Самый грустный человек | страница 33
— Я высоко ценю ваш талант, — промямлил надзиратель.
— И потому я называю его надзирателем. Если мне когда-нибудь удастся освободиться от этого ненавистного человека, я, наверное, снова почувствую потребность в нем. Я уже не представляю свою жизнь без него.
— В конце концов у каждого из нас есть свой надзиратель, — любезно улыбнулся надзиратель. — А если такового нет, мы сами делаемся своим собственным надзирателем.
— Садитесь, Страуд, — председатель указал на кресло. Все уселись. Разговор не клеился. — У нас есть о чем поговорить. Я думаю, что выражу мнение всех, если скажу, что мы давно ждали этой встречи. Нас интересует...
— Я хочу сесть у окна, — перебил его Страуд и повернулся к надзирателю. — Можно? Сейчас на улице самый час пик.
— Пожалуйста, пожалуйста, — растерялся председатель. — Где вам будет удобно.
— И этого ненавистного человека посадите рядом.
Создалась тяжкая и гнетущая атмосфера. Единственный,
кто ничего не чувствовал, был сам Страуд. Как это ни удивительно, это были самые искренние, самые чистые минуты в его жизни. Он был само естество — такой весь неуравновешенный, счастливый, возбужденный. Забыв обо всем, Страуд завороженно смотрел из окна.
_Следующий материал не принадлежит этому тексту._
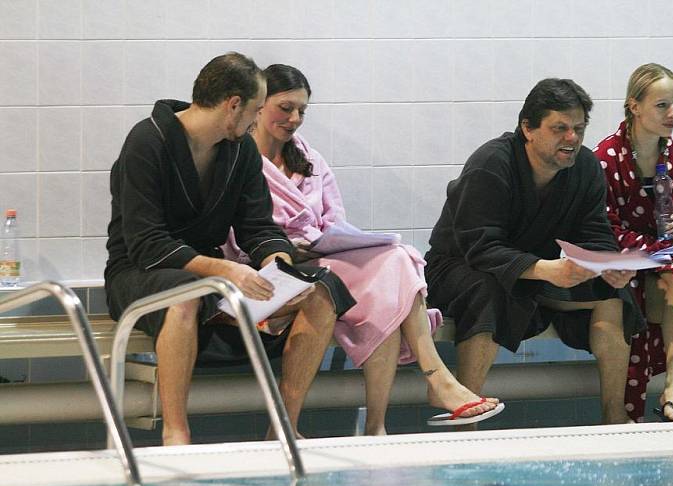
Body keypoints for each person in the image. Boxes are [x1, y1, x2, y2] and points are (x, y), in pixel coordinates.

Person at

— Вы, очевидно, ведете уединенный образ жизни, — заговорил наконец один из ученых и тем самым прервал постыдное и длительное молчание.
— Вы хотите сказать, что я веду себя среди людей как дикарь? — Страуд вскочил с места, словно ужаленный.
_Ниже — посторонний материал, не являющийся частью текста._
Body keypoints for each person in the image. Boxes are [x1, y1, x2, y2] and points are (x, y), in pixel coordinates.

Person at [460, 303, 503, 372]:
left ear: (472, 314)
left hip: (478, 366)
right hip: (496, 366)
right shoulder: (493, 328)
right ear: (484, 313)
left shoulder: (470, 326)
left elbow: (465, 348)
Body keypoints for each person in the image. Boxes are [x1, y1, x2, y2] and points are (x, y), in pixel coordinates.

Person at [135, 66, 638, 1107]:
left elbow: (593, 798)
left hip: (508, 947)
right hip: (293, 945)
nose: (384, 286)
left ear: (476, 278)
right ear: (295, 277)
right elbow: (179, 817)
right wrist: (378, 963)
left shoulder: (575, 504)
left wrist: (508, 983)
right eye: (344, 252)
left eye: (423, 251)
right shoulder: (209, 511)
— Боже упаси! — тут же пожалел о своей инициативе ученый. — Я просто хотел сказать, что было бы желательно ваше присутствие на наших собраниях.
— Так позовите меня. Почему вы не приглашали меня до сих пор? — Страуд начал удивляться недогадливости этих людей. — Я с удовольствием приму ваше приглашение. Не так ли, надзиратель?
— В зависимости от обстоятельств... — натянуто улыбнулся надзиратель.
— Мы можем установить личные контакты и приглашать друг друга... — Страуд хотел перехитрить судьбу. — Я никогда не откажусь. Ты разрешишь, надзиратель?
— Безусловно, безусловно... если позволит ваше время...
— Я могу быть хорошим собеседником, — воодушевился Страуд, в эту минуту даже надзиратель готов был пожалеть его. — Лишь бы вам удалось завоевать мое доверие и внушить мне симпатию. Я должен знать, с кем я имею дело... Ты согласен, надзиратель?
— Вы совершенно правы...
— Врет он, не верьте ему! — не выдержал Страуд. И случилось это не потому, что он увидел, что хитрость его не удалась — напротив, он вдруг поверил, что таки провел судьбу. — Он всегда подавлял мою волю! — кричал Страуд. — Он не разрешал мне ступить без него ни шагу... Ради бога, освободите меня от него! — умолял он. — Разрешите мне остаться в этом доме, разрешите... — И тут он пришел в себя. Но было уже поздно. От растерянности Страуд начал гладить надзирателя по голове. Оба они тяжело дышали и мечтали только об одном — как можно скорее очутиться в тюрьме.